La visite annoncée de Xi Jinping à Washington à l'automne servira de nouveau test pour le fragile statu quo entre la première et la deuxième puissance mondiale.
Bonnie Glaser, du German Marshall Fund, pense que la Chine va "pousser fortement" pour que Donald Trump s'abstienne de toute décision sur des ventes d'armes à Taïwan d'ici là.
- "Fantastiques" -
Pékin et Washington se sont mis d'accord pour continuer à appliquer "tous" leurs accords commerciaux existants et pour établir des conseils pour le commerce et l'investissement, a déclaré vendredi le chef de la diplomatie chinoise dans un communiqué, après la rencontre entre les deux chefs d'Etat.
Le président américain, emphatique comme toujours, a lui parlé d'accords commerciaux "fantastiques" et évoqué une commande de 200 avions Boeing, pouvant être augmentée par la suite, mais qui n'a pas été pas donné lieu immédiatement à un communiqué de l'avionneur.
Donald Trump a dit avoir reçu des paroles encourageantes de Xi Jinping pour aider à une réouverture du détroit d'Ormuz, et des promesses de ne pas livrer d'équipements militaires à l'Iran.
Les déclarations officielles chinoises n'en faisaient toutefois pas mention.

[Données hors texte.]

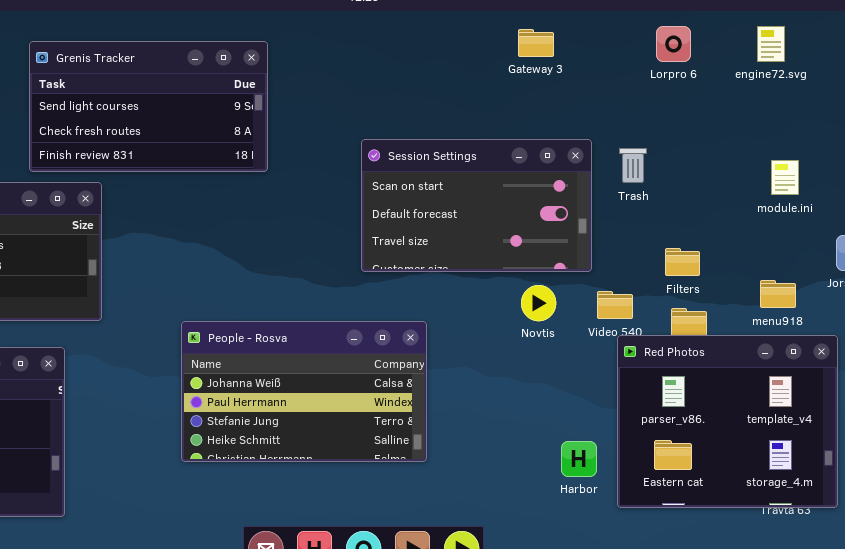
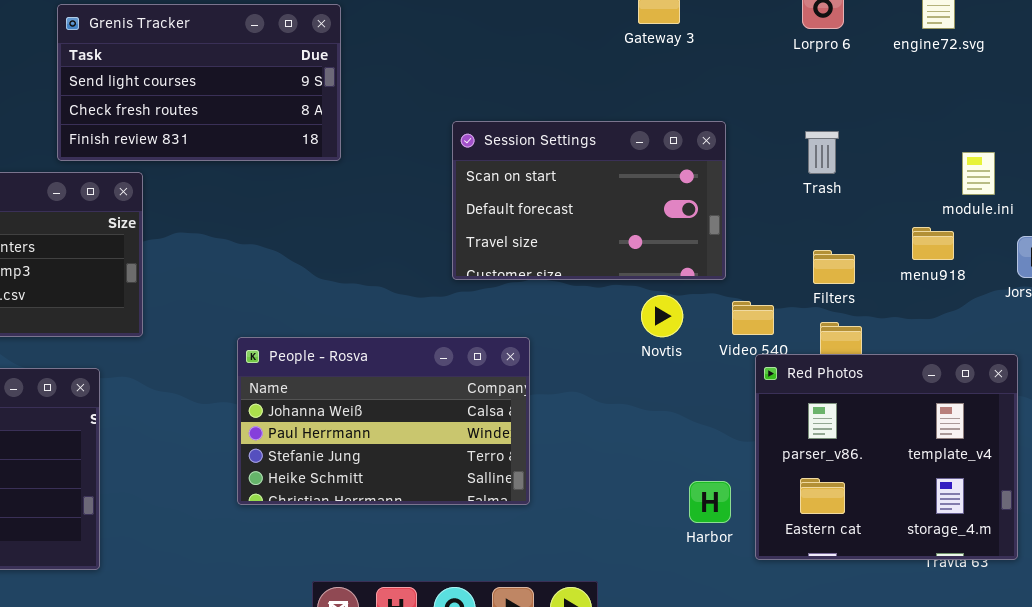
Trash: [619,148,647,183] -> [805,131,839,174], moved
module.ini: [771,160,799,195] -> [962,152,995,195], moved
menu918: [760,280,796,308] -> [912,227,954,260], moved

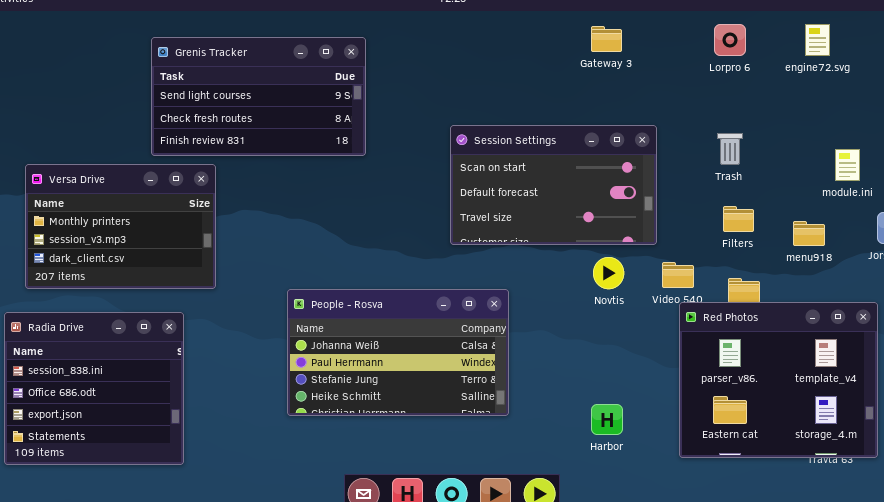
menu918: [912,227,954,260] -> [793,221,825,246], moved
Filters: [813,250,855,284] -> [723,206,754,232], moved
Harbor: [689,481,731,523] -> [591,404,623,435], moved

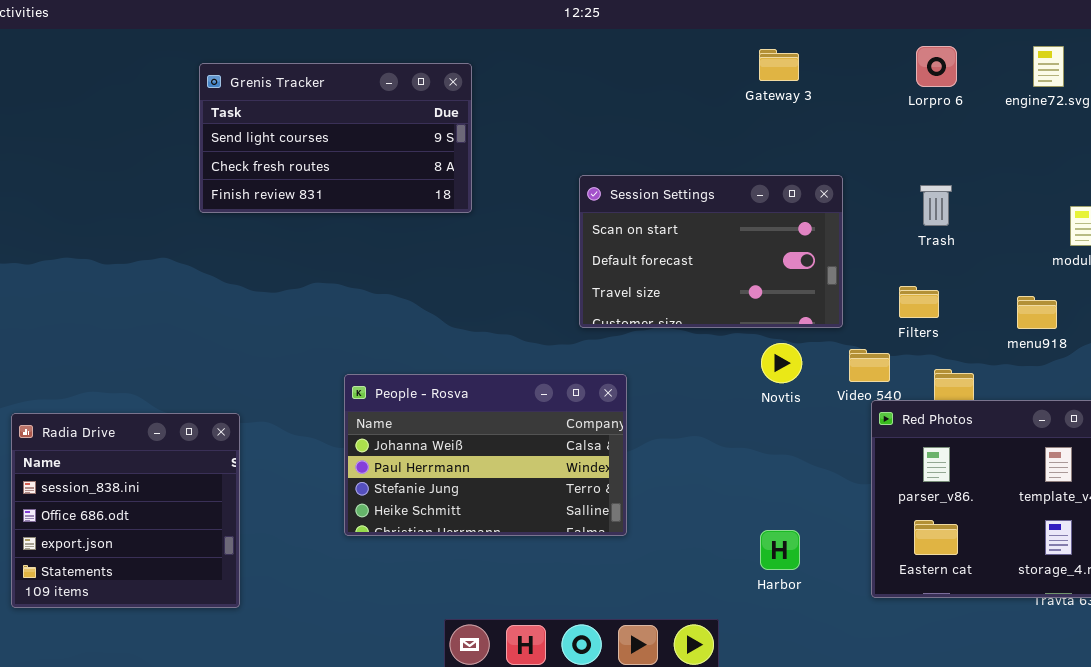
Versa Drive: [25,164,216,289] -> none, closed
Filters: [723,206,754,232] -> [899,286,939,318], moved
People - Rosva: [287,289,509,416] -> [344,374,627,536], moved

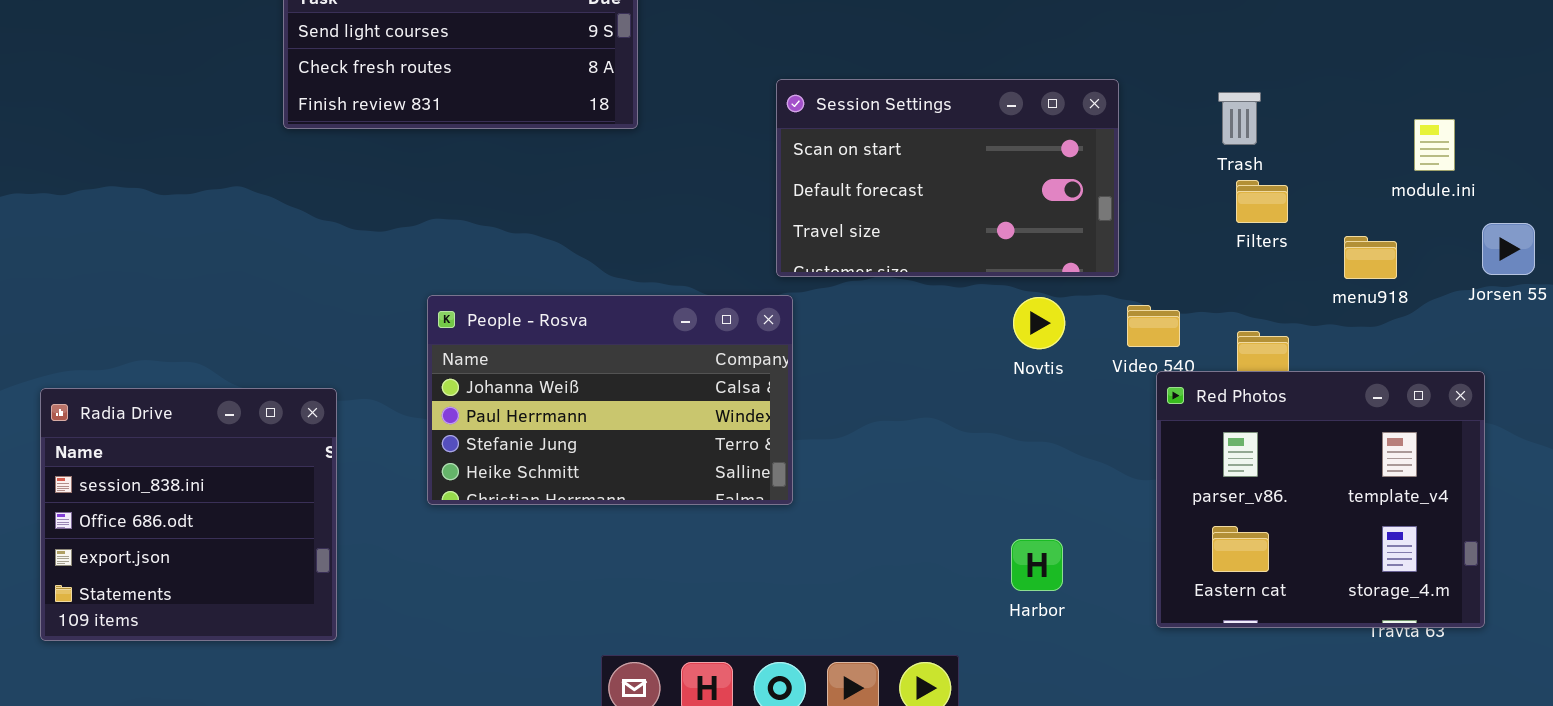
Filters: [899,286,939,318] -> [1236,180,1288,223], moved
People - Rosva: [344,374,627,536] -> [427,295,793,505], moved

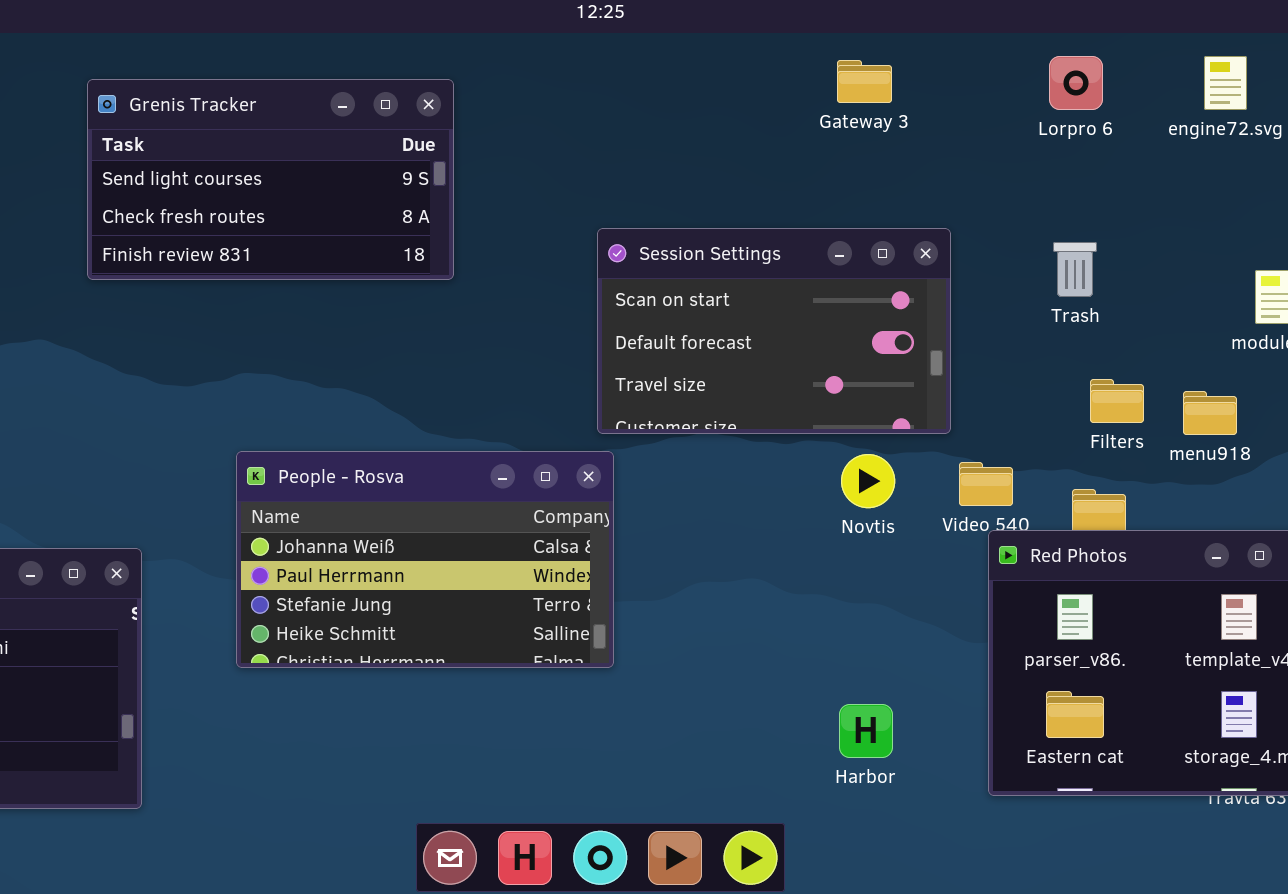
Filters: [1236,180,1288,223] -> [1090,379,1144,423], moved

La Chine a, quant à elle, mis en exergue le fait que les leaders des deux puissances rivales se sont entendus pour engager une "relation de stabilité stratégique constructive".
"C'est une visite historique, qui fera date", a dit le président chinois.
Donald Trump a pour sa part minimisé certains motifs de crispation entre les deux superpuissances, comme par exemple les questions d'espionnage, de propriété intellectuelle ou les cyberattaques imputées à la Chine.
Interrogé sur ce sujet à bord d'Air Force One, il a lancé: "Ce qu'ils font, vous savez, nous le faisons aussi. Nous aussi nous les espionnons comme des fous. J'ai dit (à XI): +Nous vous faisons un tas de choses dont vous n'avez pas idée+".